**TASK BRIEF:** Repeat word for word the opening stretch of the entries, from the first line through the line containing "Theft Auto: Vice".

Source texts of formatted documents
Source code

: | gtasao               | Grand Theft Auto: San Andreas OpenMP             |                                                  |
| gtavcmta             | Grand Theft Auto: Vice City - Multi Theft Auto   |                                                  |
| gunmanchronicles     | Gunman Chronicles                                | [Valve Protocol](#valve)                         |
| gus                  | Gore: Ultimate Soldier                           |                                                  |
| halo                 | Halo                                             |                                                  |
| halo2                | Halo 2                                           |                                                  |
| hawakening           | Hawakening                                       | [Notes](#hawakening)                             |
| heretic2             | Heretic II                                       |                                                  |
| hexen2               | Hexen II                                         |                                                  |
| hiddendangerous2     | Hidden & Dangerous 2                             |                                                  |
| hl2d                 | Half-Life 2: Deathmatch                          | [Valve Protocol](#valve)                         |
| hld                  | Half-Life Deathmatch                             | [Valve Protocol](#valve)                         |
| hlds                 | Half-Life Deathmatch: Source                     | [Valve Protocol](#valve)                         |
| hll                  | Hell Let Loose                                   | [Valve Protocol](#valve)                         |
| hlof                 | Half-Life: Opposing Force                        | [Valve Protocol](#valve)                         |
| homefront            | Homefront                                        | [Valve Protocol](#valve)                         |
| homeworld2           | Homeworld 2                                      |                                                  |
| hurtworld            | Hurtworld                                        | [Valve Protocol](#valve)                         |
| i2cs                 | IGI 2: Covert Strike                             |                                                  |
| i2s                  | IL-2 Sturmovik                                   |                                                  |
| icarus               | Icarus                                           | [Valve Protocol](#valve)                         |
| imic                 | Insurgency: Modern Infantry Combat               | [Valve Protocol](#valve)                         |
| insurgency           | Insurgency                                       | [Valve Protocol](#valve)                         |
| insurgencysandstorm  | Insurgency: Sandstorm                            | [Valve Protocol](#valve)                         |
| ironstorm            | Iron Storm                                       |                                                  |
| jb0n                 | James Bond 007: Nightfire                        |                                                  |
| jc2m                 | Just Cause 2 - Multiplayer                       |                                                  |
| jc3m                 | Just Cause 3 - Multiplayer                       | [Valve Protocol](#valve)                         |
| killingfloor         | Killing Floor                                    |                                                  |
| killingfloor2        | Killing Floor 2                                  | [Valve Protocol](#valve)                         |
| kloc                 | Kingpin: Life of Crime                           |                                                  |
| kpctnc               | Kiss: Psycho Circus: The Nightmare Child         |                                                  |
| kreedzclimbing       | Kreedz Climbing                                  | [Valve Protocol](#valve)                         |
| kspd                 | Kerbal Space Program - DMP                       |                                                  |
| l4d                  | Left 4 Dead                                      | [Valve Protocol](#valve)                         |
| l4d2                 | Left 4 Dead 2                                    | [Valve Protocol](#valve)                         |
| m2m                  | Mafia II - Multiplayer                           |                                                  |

**ANSWER SPACE:**
Source code

: | gtasao               | Grand Theft Auto: San Andreas OpenMP             |                                                  |
| gtavcmta             | Grand Theft Auto: Vice City - Multi Theft Auto   |                                                  |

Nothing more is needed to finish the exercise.